Secara sederhana, uang panaik dalam adat pernikahan Bugis-Makassar dapat dipahami sebagai uang pemberian pihak suami kepada pihak istri yang nantinya digunakan untuk pembiayaan pernikahan di rumah mempelai wanita. Walaupun secara syariat, pernikahan tetap sah tanpa adanya uang panaik, tetapi masyarakat Bugis-Makassar mengganggap uang panaik sebagai penentu kelancaran jalannya proses perkawinan. Sehingga, mahar dan uang panaik merupakan kesatuan yang tidak dapat dipisahkan dalam adat pernikahan mereka. Bahkan jumlah nominal uang panaik lebih besar daripada jumlah nominal mahar.
Besarnya nominal uang panaik dalam adat pernikahan Bugis-Makassar tidak lepas dari pengetahuan lokal (local knowledge) yang ada dalam kebudayaan mereka. Dalam masyarakat Bugis-Makassar, terdapat nilai tradisi yang menjadi pegangan dan watak orang Bugis-Makassar, yaitu sir’na pacce yang berarti rasa malu atau harga diri.
***
Watak ini mengakar kuat dan mempengaruhi budaya uang panaik dalam adat pernikahan mereka. Wanita dalam masyarakat Bugis-Makassar mempunyai kedudukan yang tinggi dan dihormati. Sehingga uang panaik diberikan sebagai hadiah mempelai pria kepada calon istrinya untuk membiayai keperluan pernikahan adat.
Besar kecilnya uang panaik yang dipatok, tergantung pada wibawa keluarga mempelai wanita. Semakin tinggi status sosial pihak perempuan, maka semakin besar pula uang panaik yang diberikan oleh pihak suami. Walaupun tingginya uang panaik yang dipatok keluarga wanita, tak jarang berdampak pada batalnya pernikahan atau bahkan terjadinya silariang (kawin lari).
Itu terjadi karena ketidaksanggupan pihak pria memenuhi permintaan dari pihak keluarga wanita. Hal ini jika dikaji berdasarkan antropologi simbolik interpretatif, maka uang panaik merupakan pola dari (model of) masyarakat Bugis-Makassar yang sangat menjujung tinggi nilai siri’ (harga diri) sebagai bentuk perilaku yang mencerminkan status sosialnya.
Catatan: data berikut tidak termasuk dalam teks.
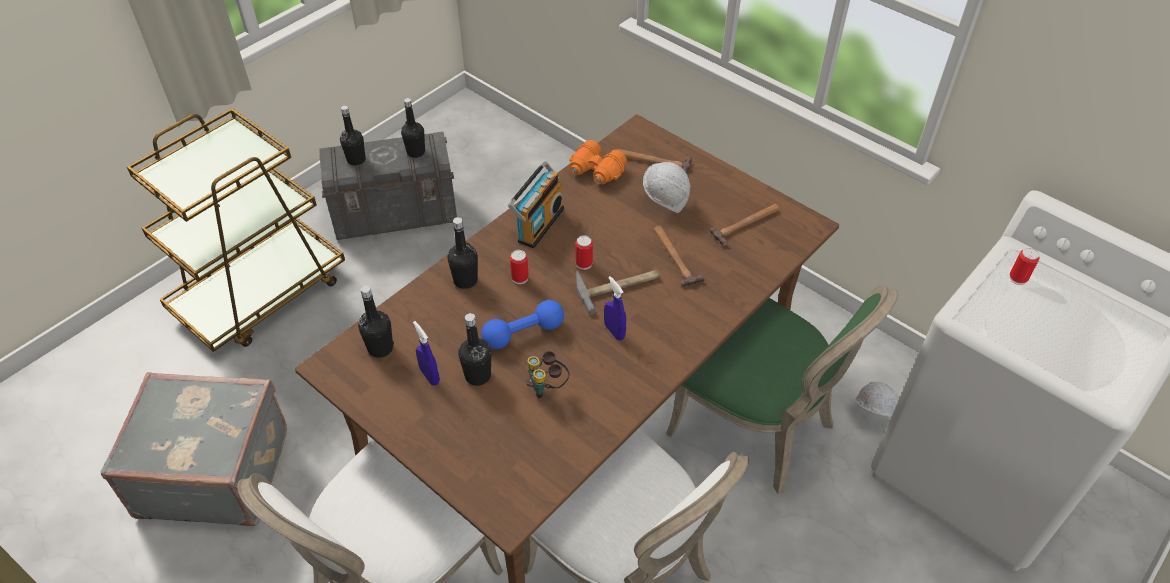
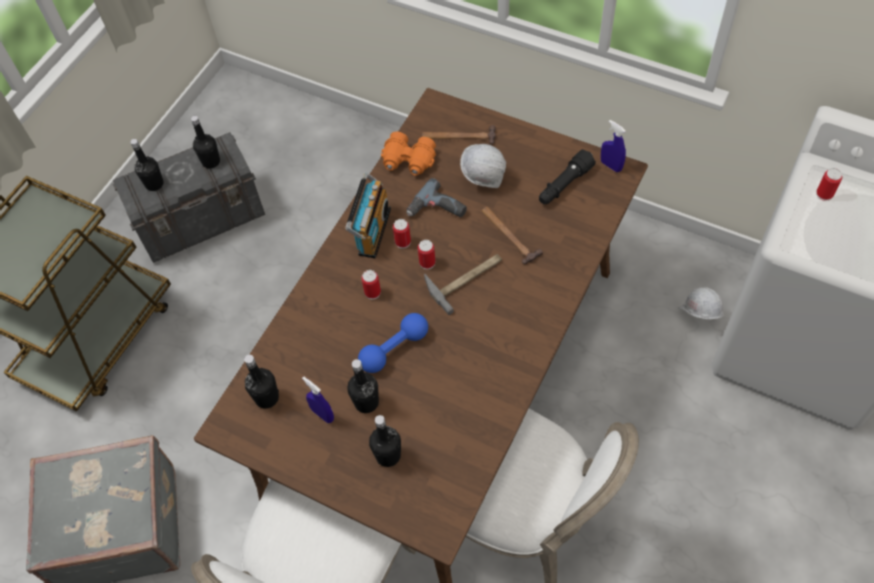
camera: 10 degrees left, 10 degrees up
(465, 280) = (323, 308): black bottle -> black bottle (388, 455)
(547, 387) = (433, 397): binoculars -> none
(566, 240) = (403, 242): none -> can
(609, 220) = (437, 210): none -> power drill
(614, 331) = (476, 326): blue spray bottle -> blue spray bottle (611, 166)
(746, 224) = (564, 185): hammer -> black flashlight
(759, 428) = (605, 354): green chair -> none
Bagi pria Bugis-Makassar, tingginya uang panaik memunculkan semangat kerja keras dalam memenuhi persyaratan keluarga wanita yang dicintai. Memenuhi uang panaik dipandang sebagai praktik budaya siri’ (harga diri). Ketika lelaki tersebut tidak mampu memenuhi permintaan keluarga perempuan itu, dia menebus siri’-nya dengan pergi merantau dan kembali setelah mempunyai uang yang disyaratkan. Sehingga, makna yang terkandung dalam uang panaik adalah bentuk penghargaan dan motivasi seorang laki-laki dalam mewujudkan apa yang diinginkan.